Third, we incorporated the measurement issues discussed above. This suggested the sort of analysis that would not work:
- The combination of the ‘contingent output’ and ‘deterrence’ problems makes it difficult to assess the conversion of Defence outputs into outcomes. Attempting to do so would be highly subjective and amount to second-guessing political choices around deployment of the armed forces.
- Assigning costs to inputs and outputs is ruled out. Although some inputs can be accurately costed, measurement issues increase from left to right across the diagram.
- A single Defence-wide productivity metric is impractical, because of the ‘combined arms integration’ issue and difficulty weighting component parts of Defence outputs.

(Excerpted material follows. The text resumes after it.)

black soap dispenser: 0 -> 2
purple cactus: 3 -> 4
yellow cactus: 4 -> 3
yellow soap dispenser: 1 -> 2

It does, however, offer a way forward:
- It should be feasible to compute meaningful output:input ratios for individual capabilities over a selection of key input and output items. This would have the critical advantage of enabling international comparisons, given that many countries generate and operate major equipment platforms in similar ways.

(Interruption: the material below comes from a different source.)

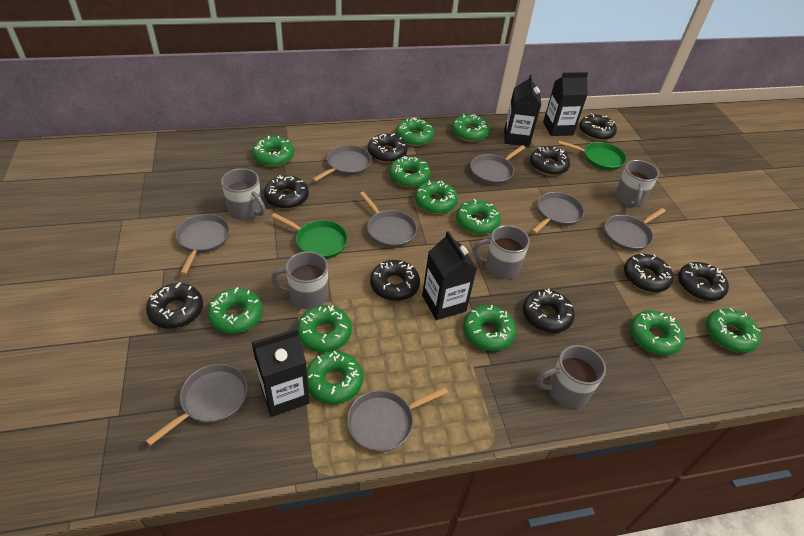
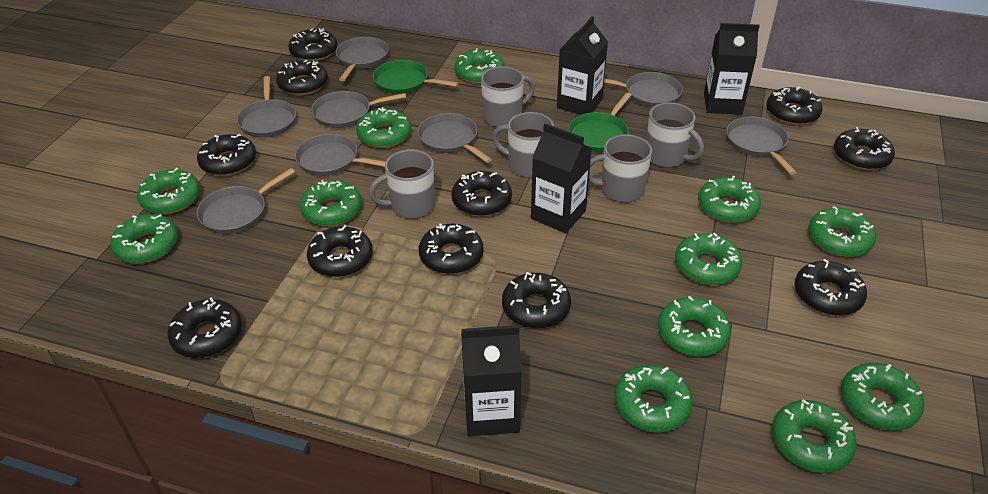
black donut: 9 -> 11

The final step to apply the Defence productivity model to an individual capability was to identify the main inputs and outputs involved. Figure 3 shows this for a specific military aircraft.
The key ratios calculated, and compared to data from three other air forces that operate the aircraft, showed that the UK was relatively productive. The RAF achieved significantly higher flying hours per aircraft, with a lower maintenance burden and more efficient use of infrastructure.
Conclusion
Military deterrence is inherently difficult – trying to persuade potential enemies of our forces’ potency, while denying them opportunities to observe those forces in action. Measuring Defence productivity is correspondingly hard. However, focusing on a carefully chosen set of key output:input ratios for individual assets or capabilities can be the basis for a broader productivity narrative.
The methodology described here helps us to understand productivity trends, and testing the results against international or civilian benchmarks gives an indication of how productive the armed forces are. The MOD started to roll it out last year, prioritising expensive capabilities for which detailed output and input data are readily available.
Defence activity will continue to be stated in the National Accounts, using the output = input convention for the foreseeable future. The approach above is a first step towards addressing the unusual combination of productivity measurement problems that occur in a Defence context. It may be of interest to other public agencies who undertake contingency planning, or for evaluating influencing activity versus direct intervention.
¹ The Art of War, Sun Tzu.
² The MOD budget is currently around £39 billion per year, representing some 5% of total government expenditure, and 2% of gross domestic product (GDP).
³ The cross-government group of analysts created by HM Treasury in 2014 to develop an evidence-based understanding of public sector productivity.
4 The MOD makes extensive use of conflict-orientated modelling and simulation, known as ‘wargaming’, to derive best guesses of how British forces might fare in various scenarios. Significant uncertainty remains, nevertheless, especially for the largest and most serious potential crises.
5 The Office for National Statistics (ONS) uses the volume of inputs as a proxy for output (known as the output = input convention) for government departments and public bodies, including the MOD, whose outputs are not susceptible to direct measurement. This precludes assessment of productivity change.